:: EXERCISE INPUTS

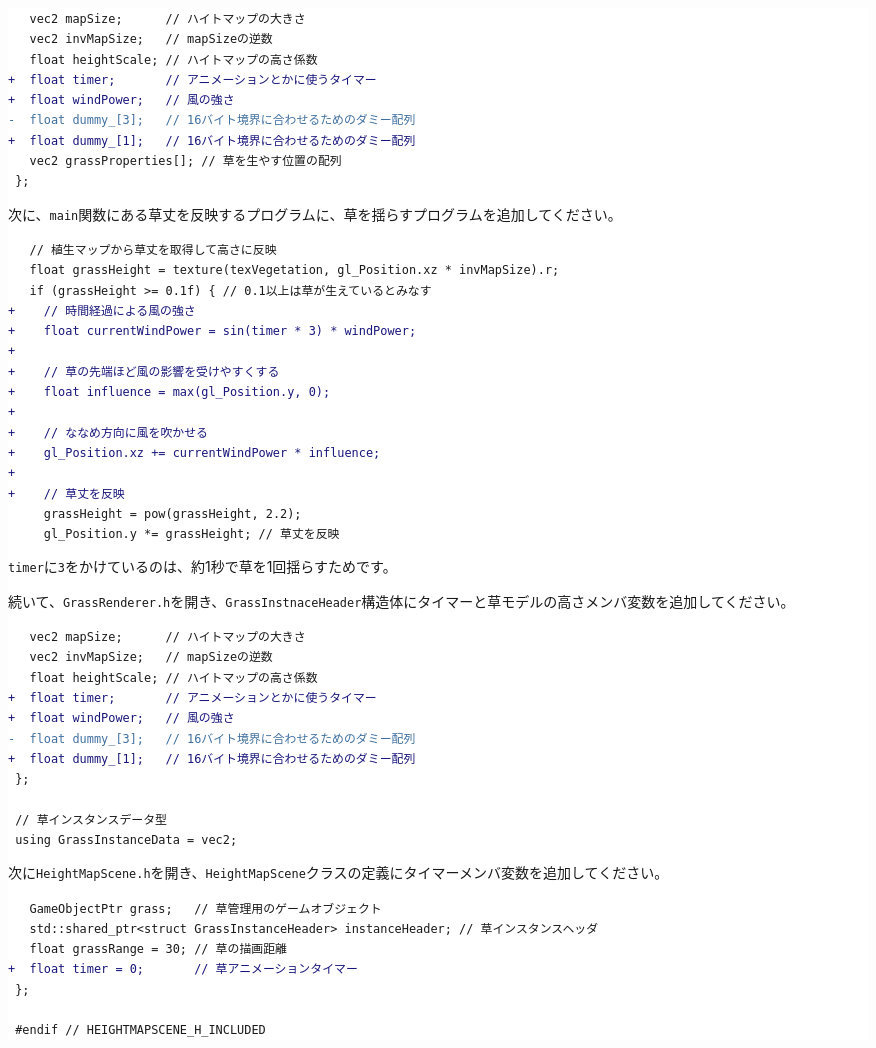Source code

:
 ```diff
   vec2 mapSize;      // ハイトマップの大きさ
   vec2 invMapSize;   // mapSizeの逆数
   float heightScale; // ハイトマップの高さ係数
+  float timer;       // アニメーションとかに使うタイマー
+  float windPower;   // 風の強さ
-  float dummy_[3];   // 16バイト境界に合わせるためのダミー配列
+  float dummy_[1];   // 16バイト境界に合わせるためのダミー配列
   vec2 grassProperties[]; // 草を生やす位置の配列
 };
```

次に、`main`関数にある草丈を反映するプログラムに、草を揺らすプログラムを追加してください。

```diff
   // 植生マップから草丈を取得して高さに反映
   float grassHeight = texture(texVegetation, gl_Position.xz * invMapSize).r;
   if (grassHeight >= 0.1f) { // 0.1以上は草が生えているとみなす
+    // 時間経過による風の強さ
+    float currentWindPower = sin(timer * 3) * windPower;
+
+    // 草の先端ほど風の影響を受けやすくする
+    float influence = max(gl_Position.y, 0);
+
+    // ななめ方向に風を吹かせる
+    gl_Position.xz += currentWindPower * influence;
+
+    // 草丈を反映
     grassHeight = pow(grassHeight, 2.2);
     gl_Position.y *= grassHeight; // 草丈を反映
```

`timer`に`3`をかけているのは、約1秒で草を1回揺らすためです。

続いて、`GrassRenderer.h`を開き、`GrassInstnaceHeader`構造体にタイマーと草モデルの高さメンバ変数を追加してください。

```diff
   vec2 mapSize;      // ハイトマップの大きさ
   vec2 invMapSize;   // mapSizeの逆数
   float heightScale; // ハイトマップの高さ係数
+  float timer;       // アニメーションとかに使うタイマー
+  float windPower;   // 風の強さ
-  float dummy_[3];   // 16バイト境界に合わせるためのダミー配列
+  float dummy_[1];   // 16バイト境界に合わせるためのダミー配列
 };

 // 草インスタンスデータ型
 using GrassInstanceData = vec2;
```

次に`HeightMapScene.h`を開き、`HeightMapScene`クラスの定義にタイマーメンバ変数を追加してください。

```diff
   GameObjectPtr grass;   // 草管理用のゲームオブジェクト
   std::shared_ptr<struct GrassInstanceHeader> instanceHeader; // 草インスタンスヘッダ
   float grassRange = 30; // 草の描画距離
+  float timer = 0;       // 草アニメーションタイマー
 };

 #endif // HEIGHTMAPSCENE_H_INCLUDED
```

::::

EXERCISE OBJECTIVE:
Lines above that contain the string "timer" make up the answer.

SOLVED EXERCISE:
+  float timer;       // アニメーションとかに使うタイマー
+    float currentWindPower = sin(timer * 3) * windPower;
`timer`に`3`をかけているのは、約1秒で草を1回揺らすためです。
+  float timer;       // アニメーションとかに使うタイマー
+  float timer = 0;       // 草アニメーションタイマー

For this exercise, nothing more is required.